Green Oaks village, Illinois – Racial and ethnic composition Note: the US Census treats Hispanic/Latino as an ethnic category. This table excludes Latinos from the racial categories and assigns them to a separate category. Hispanics/Latinos may be of any race.
| Race / Ethnicity (NH = Non-Hispanic) | Pop 2000 | Pop 2010 | Pop 2020 | % 2000 | % 2010 | % 2020 |
|---|---|---|---|---|---|---|
| White alone (NH) | 3,167 | 3,259 | 3,253 | 88.66% | 84.30% | 78.80% |
| Black or African American alone (NH) | 61 | 53 | 41 | 1.71% | 1.37% | 0.99% |
| Native American or Alaska Native alone (NH) | 5 | 2 | 2 | 0.14% | 0.05% | 0.05% |
| Asian alone (NH) | 194 | 326 | 401 | 5.43% | 8.43% | 9.71% |
| Native Hawaiian or Pacific Islander alone (NH) | 0 | 0 | 2 | 0.00% | 0.00% | 0.05% |
| Other race alone (NH) | 4 | 2 | 11 | 0.11% | 0.05% | 0.27% |
| Mixed race or Multiracial (NH) | 47 | 96 | 189 | 1.32% | 2.48% | 4.58% |
| Hispanic or Latino (any race) | 94 | 128 | 229 | 2.63% | 3.31% | 5.55% |
| Total | 3,572 | 3,866 | 4,128 | 100.00% | 100.00% | 100.00% |

===2020 census===
As of the 2020 census, Green Oaks had a population of 4,128. The median age was 46.2 years. 24.9% of residents were under the age of 18 and 20.6% were 65 years of age or older. For every 100 females there were 93.7 males, and for every 100 females age 18 and over there were 90.5 males.

99.9% of residents lived in urban areas, while 0.1% lived in rural areas.

There were 1,295 households and 996 families in Green Oaks, of which 40.5% had children under the age of 18 living in them. Of all households, 72.8% were married-couple households, 8.2% were households with a male householder and no spouse or partner present, and 17.1% were households with a female householder and no spouse or partner present. About 17.2% of all households were made up of individuals and 13.0% had someone living alone who was 65 years of age or older. The average household size was 3.25 and the average family size was 2.56.

There were 1,371 housing units, of which 5.5% were vacant.
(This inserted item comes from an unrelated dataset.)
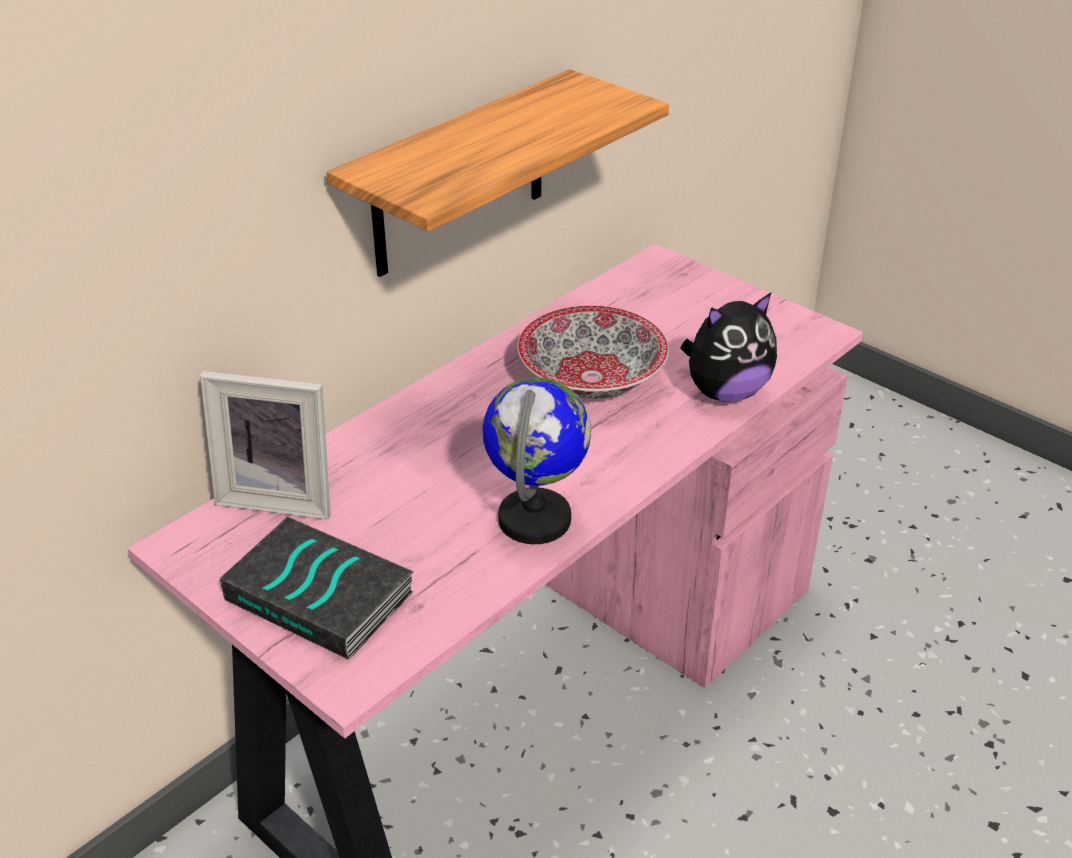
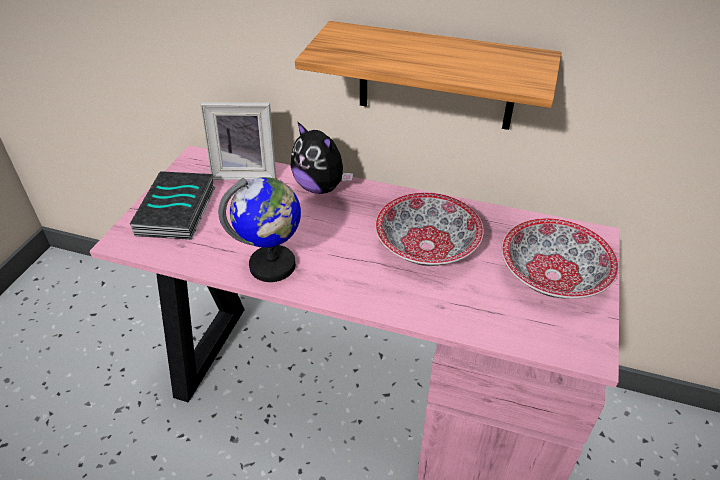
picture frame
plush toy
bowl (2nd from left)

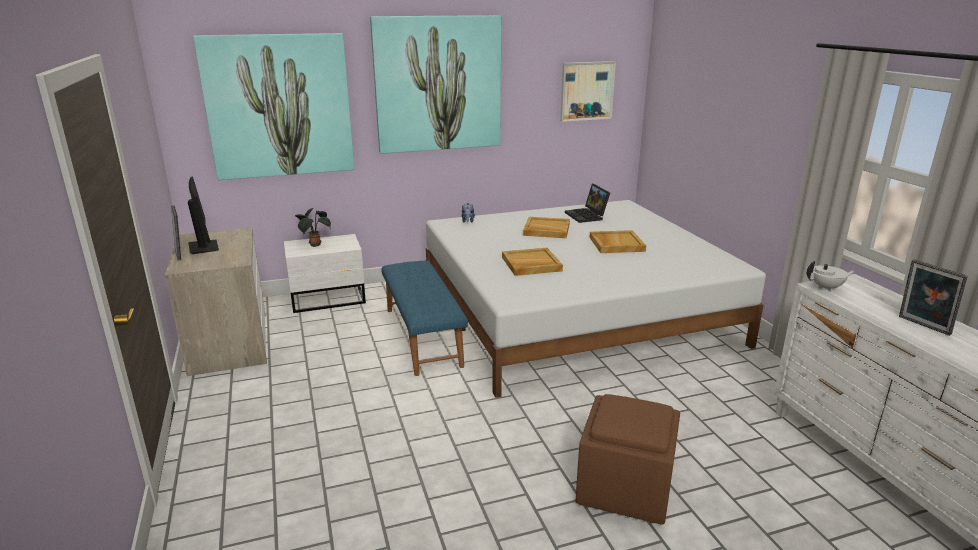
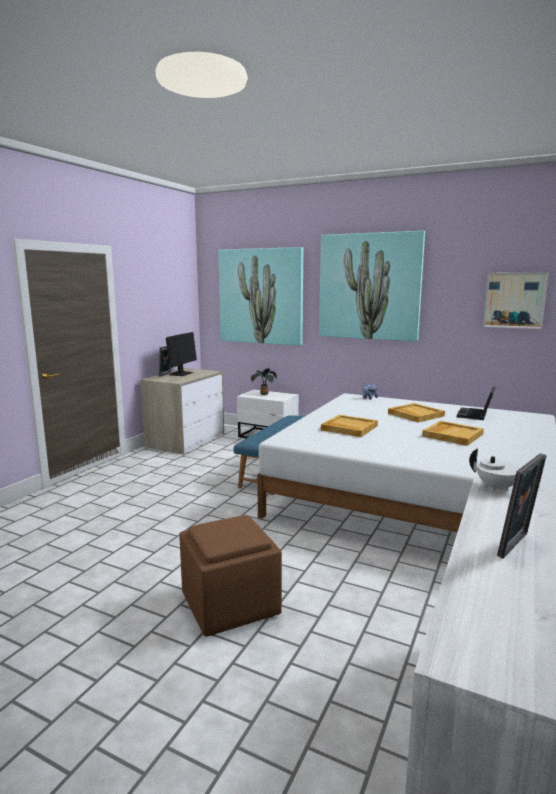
picture frame (2nd from left)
The homeowner vacancy rate was 1.7% and the rental vacancy rate was 6.9%. The population density was 1,007.81 PD/sqmi, and there were 1,371 housing units at an average density of 334.72 /sqmi.

===Income and poverty===
The median income for a household in the village was $119,625, and the median income for a family was $211,250. Males had a median income of $106,719 versus $53,398 for females. The per capita income for the village was $71,496. About 4.0% of families and 6.3% of the population were below the poverty line, including 0.6% of those under age 18 and 8.6% of those age 65 or over.